- Origin: New Haven, Connecticut
- Genres: Christian rock
- Years active: 2000–2008
- Labels: Indie
- Past members: Lamont Hiebert; Tim Sway; Colin Meyer; Jonny Rodgers; Austin Morrison; Tommy Lee; Jake Carey;

= Ten Shekel Shirt =

American Christian rock band

Ten Shekel Shirt was a Christian rock band based in New Haven, Connecticut. The band was founded by Lamont Hiebert. Its other members are Jonny Rodgers, Colin Meyer and Tim Sway.

==History==
In 2000, Hiebert wrote, recorded and co-produced the album Much. Before releasing the album Hiebert recruited Austin Morrison (drums) and Tommy Lee (bass) to fill out the band. The independent release of that album sparked the attention of Integrity Music who then signed Hiebert. Much was nominated for a Dove Award and featured the No. 1 song "Ocean".

While recording the band's second album, Risk, Hiebert co-founded a charity called Love146 to help combat child slavery and exploitation. Soon after Risk was released (2003, INO Records), Hiebert put his music career on pause to focus on the charity.

In 2008 Hiebert re-launched his music career and signed with the Boston-based label Rounder Records. Ten Shekel Shirt's latest album Jubilee was released August 19, 2008.

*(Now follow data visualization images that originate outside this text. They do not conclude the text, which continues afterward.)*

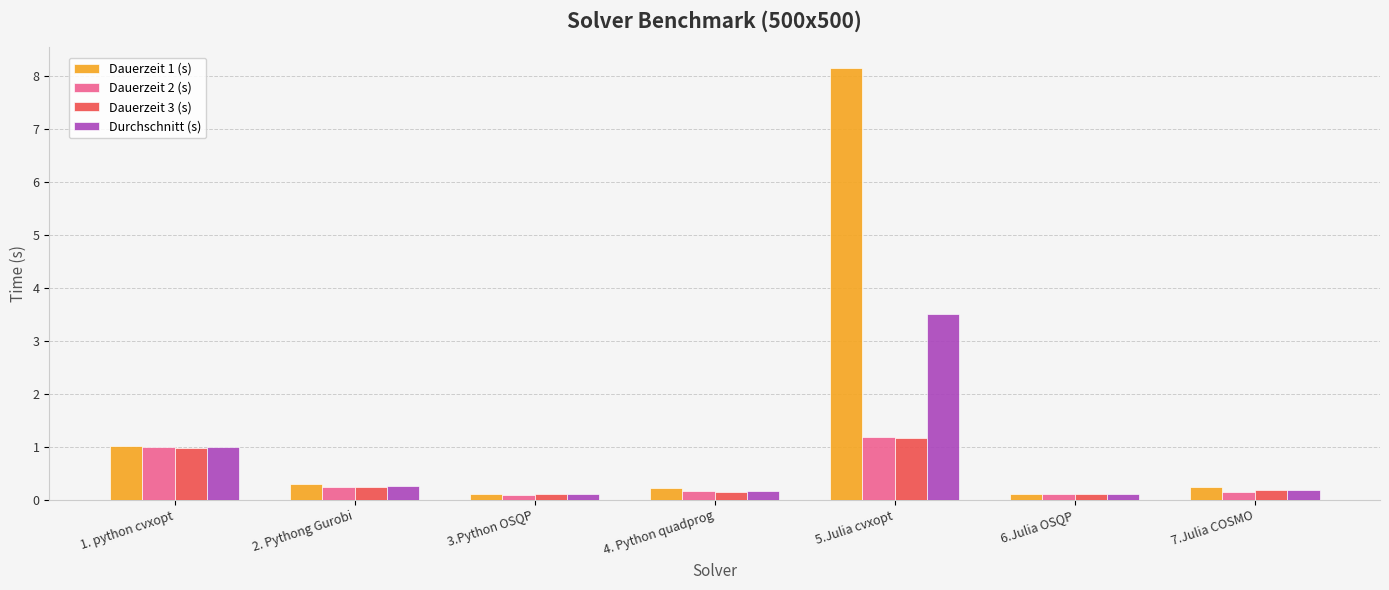

What is the label of the 5th bar from the left?

5.Julia cvxopt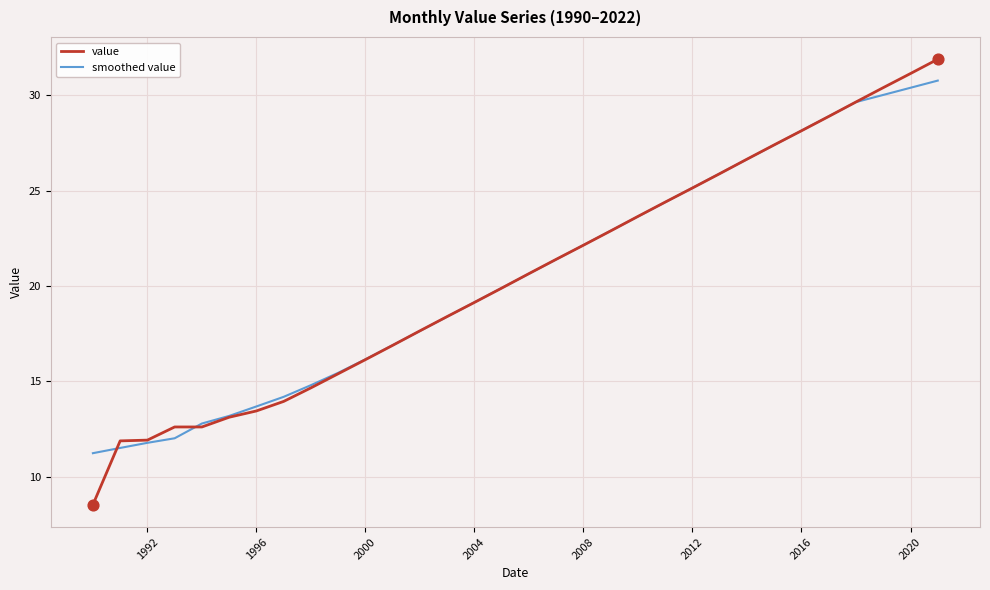

Which series has the largest range (max minus min)?

value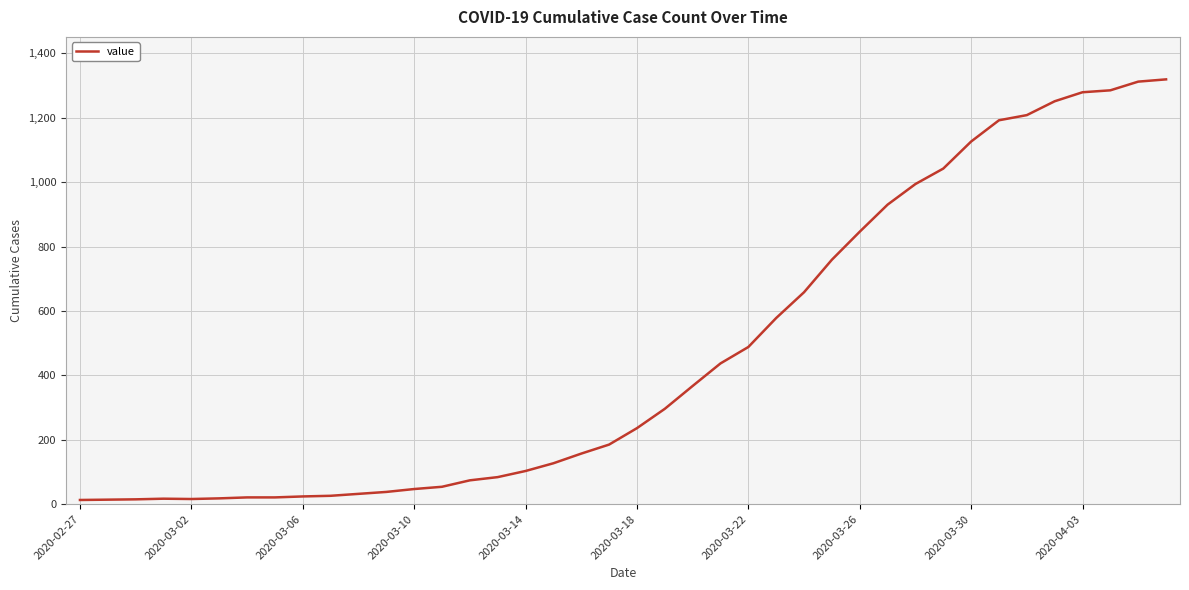

What is the difference between the maximum and minimum values?

1306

In December 2008, Lamont Hiebert and Rounder Records agreed to part ways after budget constraints prevented adequate promotion of Jubilee.

==Discography==

===Albums===
- Much (2001)
- Risk (2003)
- Jubilee (2008)

===Songs on compilations===
- Sea to Sea: Filled With Your Glory, "Ocean" (CMC, 2004) Taken from the 2002 album Much.
- GMA Canada presents 30th Anniversary Collection, "Ocean" (CMC, 2008) Taken from the 2002 album Much.